Plotted data images:
%%

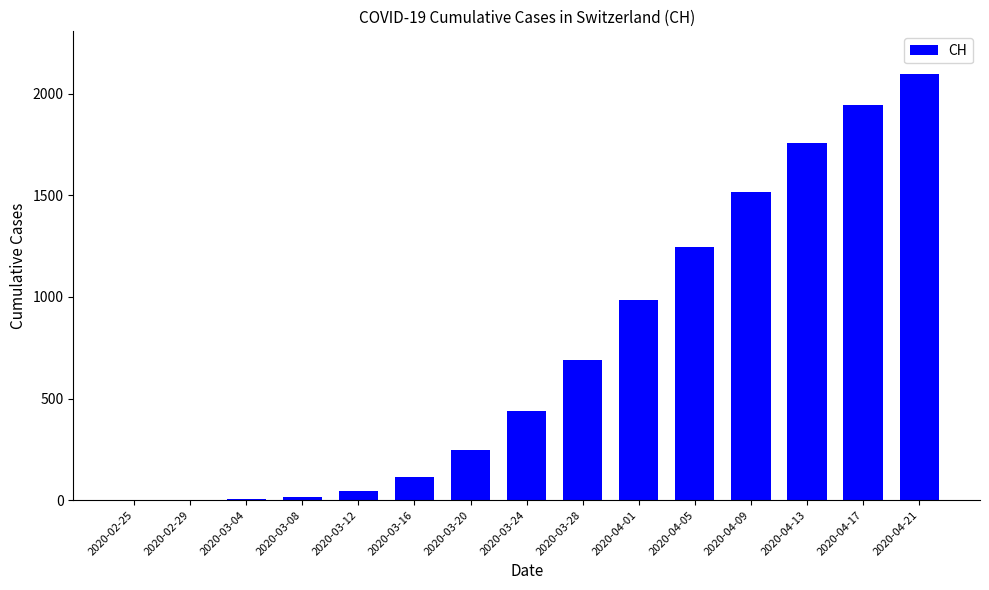

What is the sum of all values?

11104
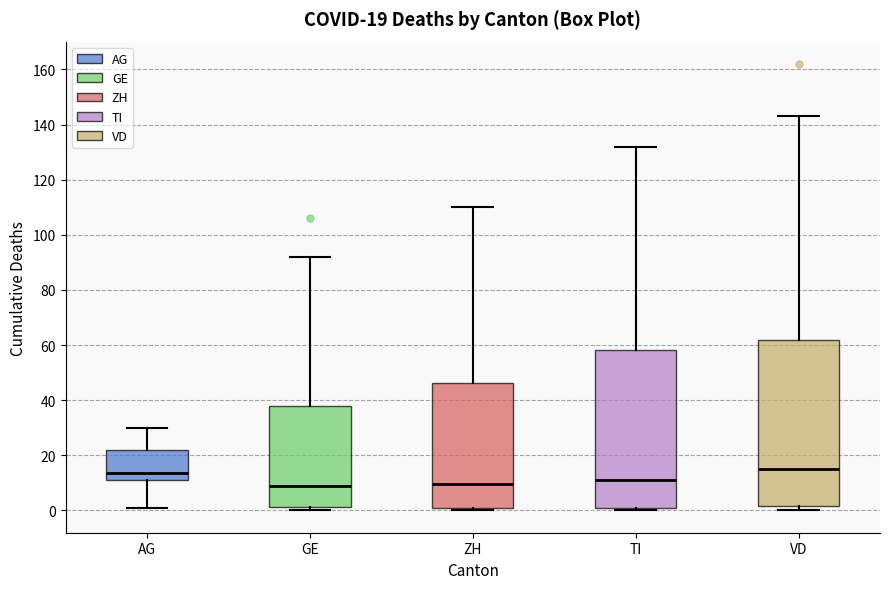

Comparing the boxes themselves (not the whiskers), which one is the tallest?

VD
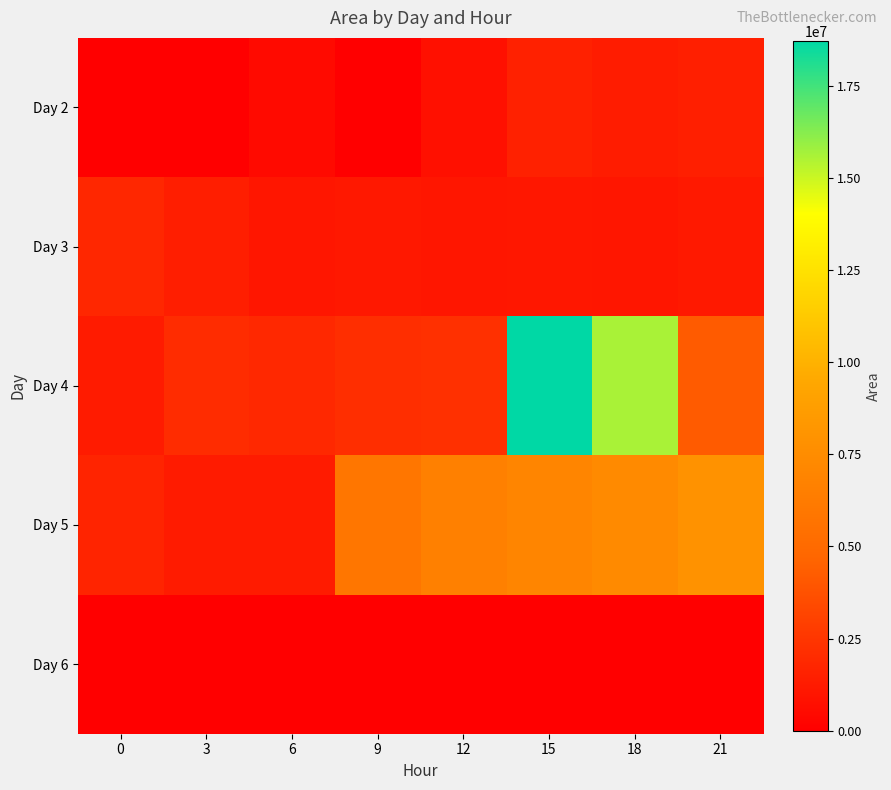

Which series has the largest range (max minus min)?

Day 4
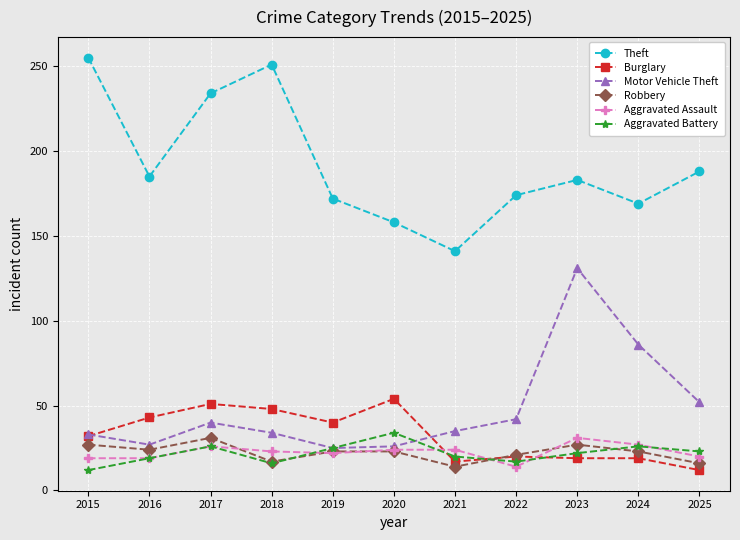

What is the sum of all Aggravated Assault values?

249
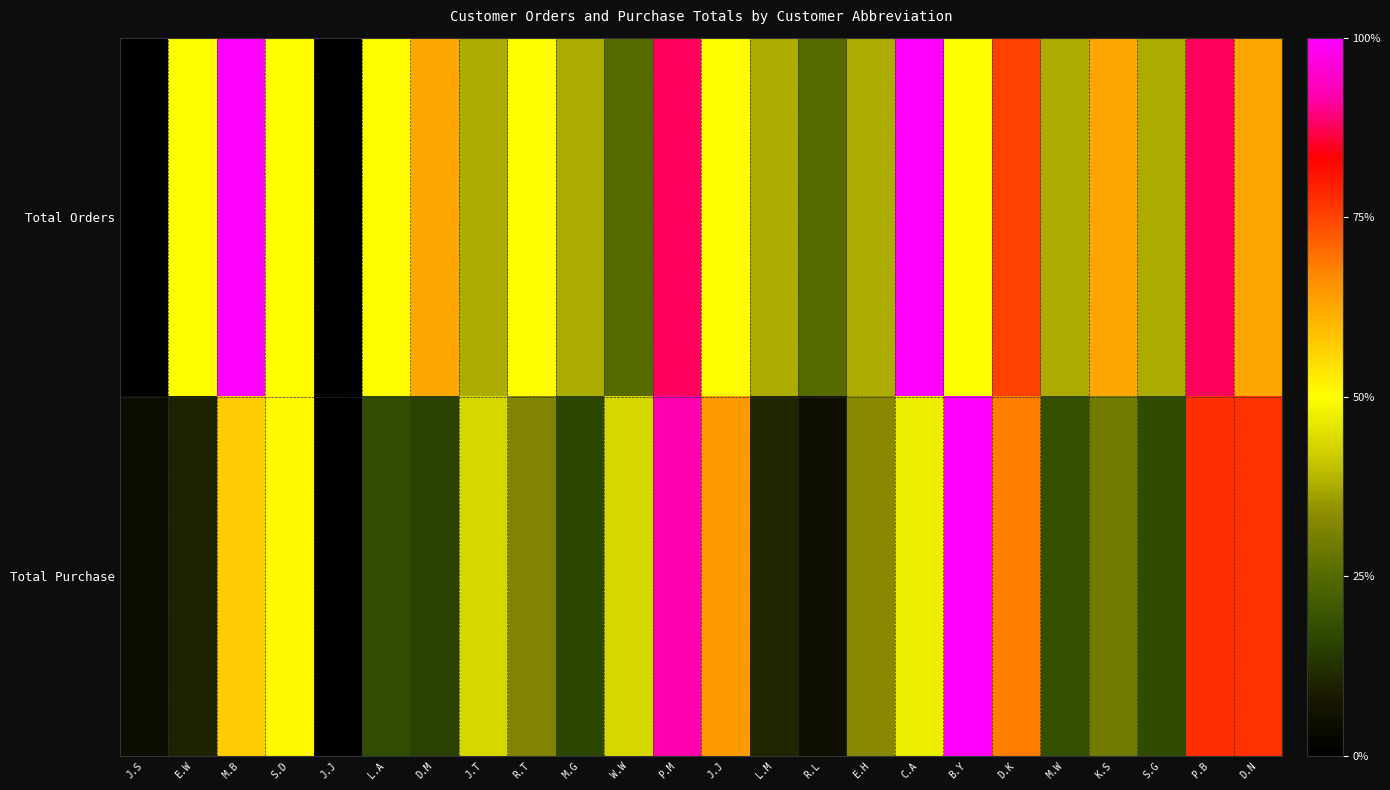

What is the spread (max minus min) of values at M.W?

0.2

%%

● **WHAT IS NEEDED**
Recast the text of all the records above as a JSON list of strings, one string per line, leaving out blank lines and the pictures.

● **SOLUTION TO THE EXERCISE**
[
  "What is the sum of all values?",
  "11104",
  "Comparing the boxes themselves (not the whiskers), which one is the tallest?",
  "VD",
  "Which series has the largest range (max minus min)?",
  "Day 4",
  "What is the sum of all Aggravated Assault values?",
  "249",
  "What is the spread (max minus min) of values at M.W?",
  "0.2"
]